__Input for this task__
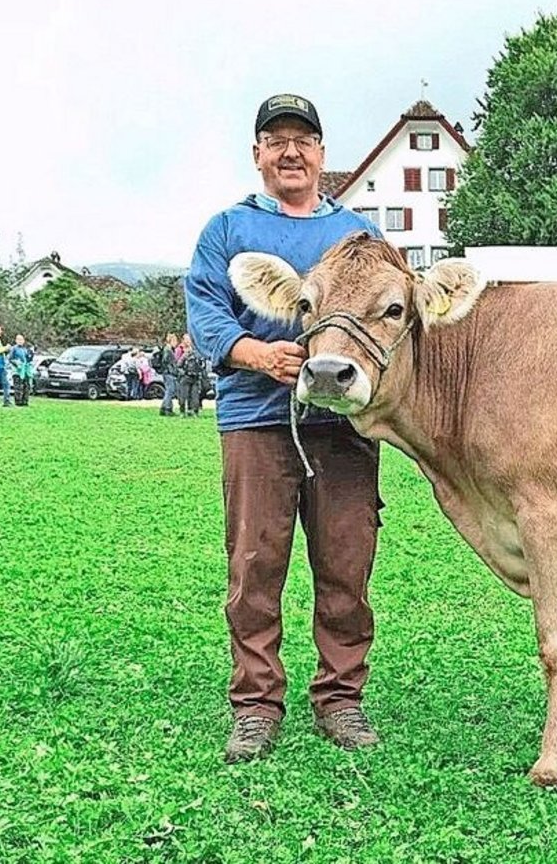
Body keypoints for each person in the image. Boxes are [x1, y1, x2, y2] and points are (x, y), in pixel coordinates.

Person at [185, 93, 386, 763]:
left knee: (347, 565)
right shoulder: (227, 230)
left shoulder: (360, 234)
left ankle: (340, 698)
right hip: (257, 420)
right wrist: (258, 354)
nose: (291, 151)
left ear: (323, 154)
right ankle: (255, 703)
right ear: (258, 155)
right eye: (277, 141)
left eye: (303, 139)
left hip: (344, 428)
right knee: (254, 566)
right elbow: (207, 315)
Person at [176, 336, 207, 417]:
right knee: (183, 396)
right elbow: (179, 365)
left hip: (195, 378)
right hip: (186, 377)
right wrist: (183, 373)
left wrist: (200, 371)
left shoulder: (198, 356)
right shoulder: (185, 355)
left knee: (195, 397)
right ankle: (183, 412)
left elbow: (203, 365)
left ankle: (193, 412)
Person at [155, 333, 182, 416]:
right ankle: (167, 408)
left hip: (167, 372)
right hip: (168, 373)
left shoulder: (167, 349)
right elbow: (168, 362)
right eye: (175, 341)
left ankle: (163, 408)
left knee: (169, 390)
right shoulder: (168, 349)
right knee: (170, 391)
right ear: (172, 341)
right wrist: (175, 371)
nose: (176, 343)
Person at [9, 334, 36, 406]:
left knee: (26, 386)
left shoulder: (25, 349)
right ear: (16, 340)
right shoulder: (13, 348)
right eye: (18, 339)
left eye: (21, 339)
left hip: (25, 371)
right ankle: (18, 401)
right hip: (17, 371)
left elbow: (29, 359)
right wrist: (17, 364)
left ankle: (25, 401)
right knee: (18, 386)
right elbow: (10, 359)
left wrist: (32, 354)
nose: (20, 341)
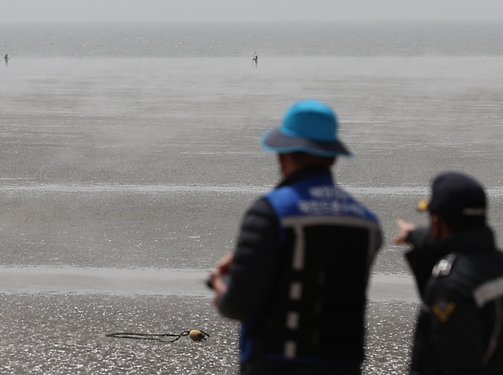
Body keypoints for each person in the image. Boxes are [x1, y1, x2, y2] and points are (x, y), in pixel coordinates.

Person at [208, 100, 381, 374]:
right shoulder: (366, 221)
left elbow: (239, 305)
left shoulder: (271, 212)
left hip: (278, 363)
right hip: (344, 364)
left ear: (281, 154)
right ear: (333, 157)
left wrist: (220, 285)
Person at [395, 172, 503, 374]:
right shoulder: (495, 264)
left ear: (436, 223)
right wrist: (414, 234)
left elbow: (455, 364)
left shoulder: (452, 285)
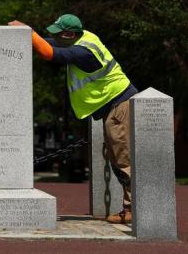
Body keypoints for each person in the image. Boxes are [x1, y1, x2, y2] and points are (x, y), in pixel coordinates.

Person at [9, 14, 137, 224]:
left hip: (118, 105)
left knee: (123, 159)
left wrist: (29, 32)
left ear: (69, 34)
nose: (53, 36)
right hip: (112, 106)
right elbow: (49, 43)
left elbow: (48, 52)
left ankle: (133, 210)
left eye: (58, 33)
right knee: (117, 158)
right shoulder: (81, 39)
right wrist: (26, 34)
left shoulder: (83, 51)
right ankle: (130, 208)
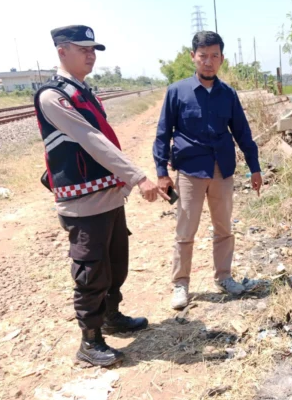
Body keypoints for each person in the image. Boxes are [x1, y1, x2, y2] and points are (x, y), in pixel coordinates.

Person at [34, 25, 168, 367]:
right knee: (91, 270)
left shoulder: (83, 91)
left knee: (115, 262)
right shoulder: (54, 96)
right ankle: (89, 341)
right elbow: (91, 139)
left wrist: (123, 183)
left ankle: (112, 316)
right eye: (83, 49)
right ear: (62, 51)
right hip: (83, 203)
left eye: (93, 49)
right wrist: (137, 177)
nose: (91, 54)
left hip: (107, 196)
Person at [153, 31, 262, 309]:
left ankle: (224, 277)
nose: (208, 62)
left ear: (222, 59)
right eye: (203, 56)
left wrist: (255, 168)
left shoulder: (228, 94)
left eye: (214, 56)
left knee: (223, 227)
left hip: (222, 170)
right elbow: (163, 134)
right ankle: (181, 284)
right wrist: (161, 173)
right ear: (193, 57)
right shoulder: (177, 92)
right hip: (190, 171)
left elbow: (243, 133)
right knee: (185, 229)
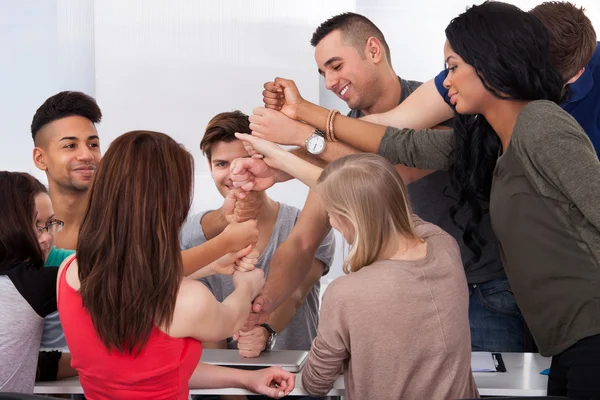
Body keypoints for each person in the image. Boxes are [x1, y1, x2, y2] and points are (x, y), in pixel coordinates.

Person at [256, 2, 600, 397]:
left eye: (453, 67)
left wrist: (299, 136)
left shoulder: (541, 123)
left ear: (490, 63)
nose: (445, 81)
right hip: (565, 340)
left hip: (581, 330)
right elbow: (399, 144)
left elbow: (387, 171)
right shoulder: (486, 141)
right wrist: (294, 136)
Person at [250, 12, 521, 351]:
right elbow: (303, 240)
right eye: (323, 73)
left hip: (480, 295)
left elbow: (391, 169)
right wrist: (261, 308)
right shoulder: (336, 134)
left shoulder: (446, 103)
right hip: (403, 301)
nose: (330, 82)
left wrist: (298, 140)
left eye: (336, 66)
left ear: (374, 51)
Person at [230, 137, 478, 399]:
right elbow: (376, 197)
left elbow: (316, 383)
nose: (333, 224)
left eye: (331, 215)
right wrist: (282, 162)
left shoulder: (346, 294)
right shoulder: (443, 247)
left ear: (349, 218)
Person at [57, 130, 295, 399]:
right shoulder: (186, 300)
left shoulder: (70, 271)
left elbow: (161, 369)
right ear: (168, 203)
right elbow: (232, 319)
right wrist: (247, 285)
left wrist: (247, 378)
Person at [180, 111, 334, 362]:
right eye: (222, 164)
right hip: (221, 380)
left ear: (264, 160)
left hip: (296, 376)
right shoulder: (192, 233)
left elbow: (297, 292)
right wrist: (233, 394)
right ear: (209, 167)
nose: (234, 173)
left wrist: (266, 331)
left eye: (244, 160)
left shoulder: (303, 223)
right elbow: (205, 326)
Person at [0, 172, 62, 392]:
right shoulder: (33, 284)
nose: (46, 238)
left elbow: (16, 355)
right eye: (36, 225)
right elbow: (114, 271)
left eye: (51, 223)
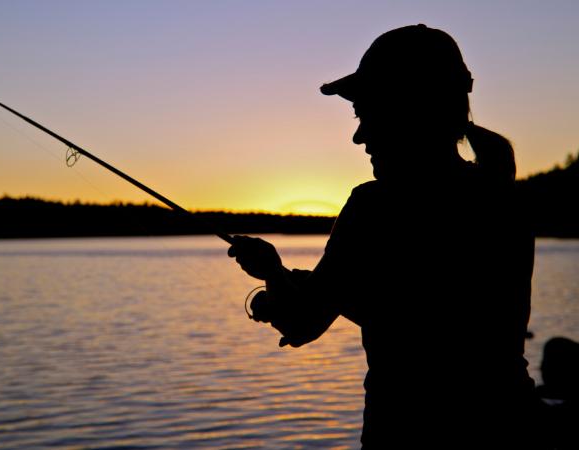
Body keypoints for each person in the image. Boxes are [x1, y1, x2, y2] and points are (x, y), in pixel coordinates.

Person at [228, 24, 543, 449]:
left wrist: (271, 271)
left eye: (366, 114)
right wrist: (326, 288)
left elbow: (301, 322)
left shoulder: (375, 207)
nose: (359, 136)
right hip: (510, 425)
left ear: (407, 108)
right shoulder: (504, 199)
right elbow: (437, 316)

__Problem requirements__
Above are the records; from them, give again exactly the lines from the one containing "left elbow: (316, 383)" through the one containing "right ear: (168, 203)", both included.

__Result__
left elbow: (316, 383)
nose: (333, 224)
left eye: (331, 215)
right wrist: (282, 162)
left shoulder: (346, 294)
right shoulder: (443, 247)
left ear: (349, 218)
Person at [57, 130, 295, 399]:
right shoulder: (186, 300)
left shoulder: (70, 271)
left elbow: (161, 369)
right ear: (168, 203)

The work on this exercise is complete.